(Items from a dataset)
:::
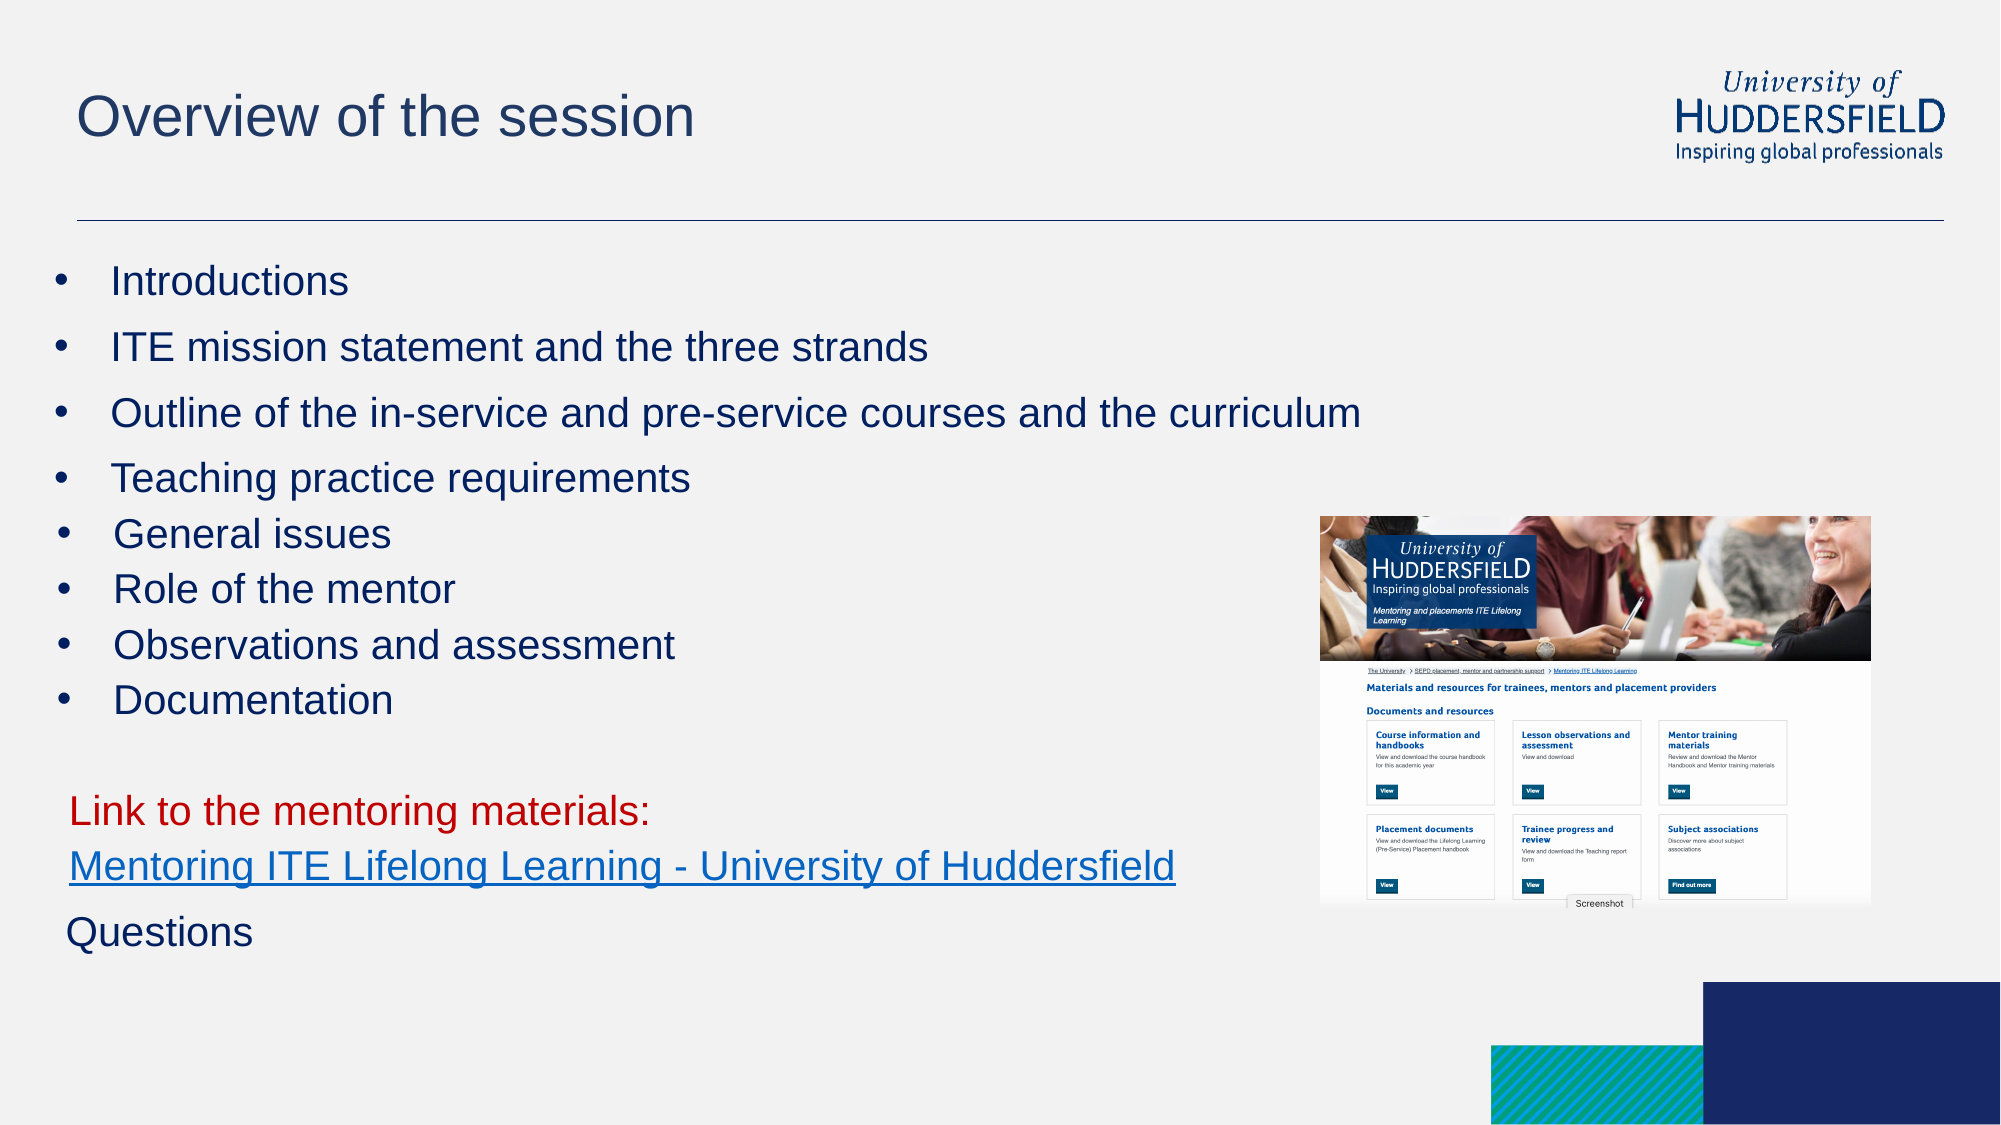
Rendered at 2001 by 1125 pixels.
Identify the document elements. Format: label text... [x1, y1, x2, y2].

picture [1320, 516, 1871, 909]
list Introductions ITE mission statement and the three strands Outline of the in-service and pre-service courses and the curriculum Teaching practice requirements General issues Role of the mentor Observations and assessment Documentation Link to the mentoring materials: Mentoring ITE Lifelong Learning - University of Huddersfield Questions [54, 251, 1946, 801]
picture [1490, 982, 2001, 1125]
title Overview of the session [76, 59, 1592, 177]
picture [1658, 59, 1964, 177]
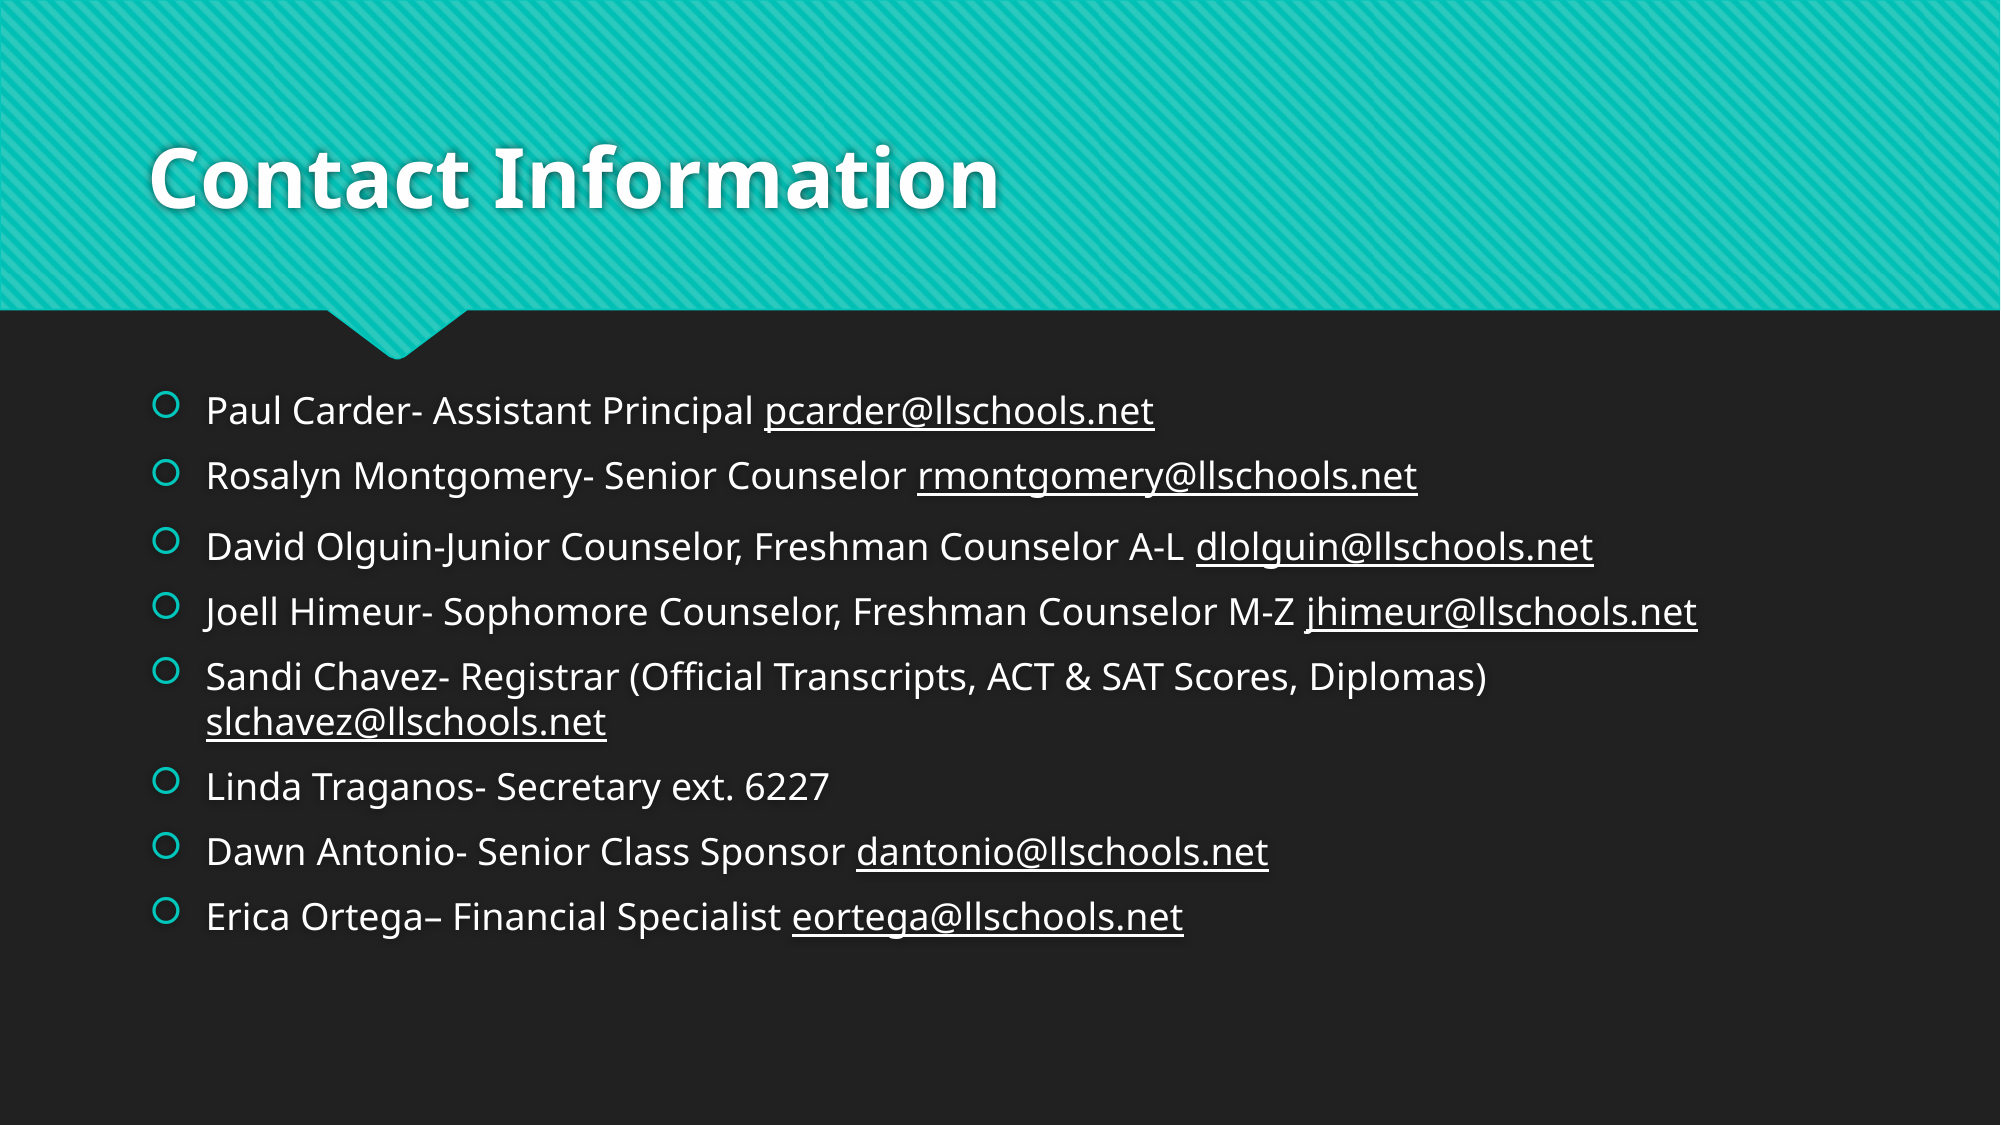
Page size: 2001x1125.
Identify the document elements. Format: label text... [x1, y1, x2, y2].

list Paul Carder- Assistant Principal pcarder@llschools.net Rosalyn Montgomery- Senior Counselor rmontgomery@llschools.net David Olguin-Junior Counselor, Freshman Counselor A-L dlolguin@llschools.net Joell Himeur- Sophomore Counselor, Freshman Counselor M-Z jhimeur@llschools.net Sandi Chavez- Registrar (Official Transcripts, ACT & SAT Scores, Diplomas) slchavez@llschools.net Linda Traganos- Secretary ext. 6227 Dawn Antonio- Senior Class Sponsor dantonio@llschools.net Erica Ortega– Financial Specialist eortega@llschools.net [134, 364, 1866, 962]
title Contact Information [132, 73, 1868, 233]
:::
• **About this exercise**: Output the lines above in full and exactly. Leave out every picture.

• **Exercise solution**:
Rendered at 2001 by 1125 pixels.
Identify the document elements. Format: label text... [x1, y1, x2, y2].

picture [1320, 516, 1871, 909]
list Introductions ITE mission statement and the three strands Outline of the in-service and pre-service courses and the curriculum Teaching practice requirements General issues Role of the mentor Observations and assessment Documentation Link to the mentoring materials: Mentoring ITE Lifelong Learning - University of Huddersfield Questions [54, 251, 1946, 801]
picture [1490, 982, 2001, 1125]
title Overview of the session [76, 59, 1592, 177]
picture [1658, 59, 1964, 177]
Page size: 2001x1125.
Identify the document elements. Format: label text... [x1, y1, x2, y2].

list Paul Carder- Assistant Principal pcarder@llschools.net Rosalyn Montgomery- Senior Counselor rmontgomery@llschools.net David Olguin-Junior Counselor, Freshman Counselor A-L dlolguin@llschools.net Joell Himeur- Sophomore Counselor, Freshman Counselor M-Z jhimeur@llschools.net Sandi Chavez- Registrar (Official Transcripts, ACT & SAT Scores, Diplomas) slchavez@llschools.net Linda Traganos- Secretary ext. 6227 Dawn Antonio- Senior Class Sponsor dantonio@llschools.net Erica Ortega– Financial Specialist eortega@llschools.net [134, 364, 1866, 962]
title Contact Information [132, 73, 1868, 233]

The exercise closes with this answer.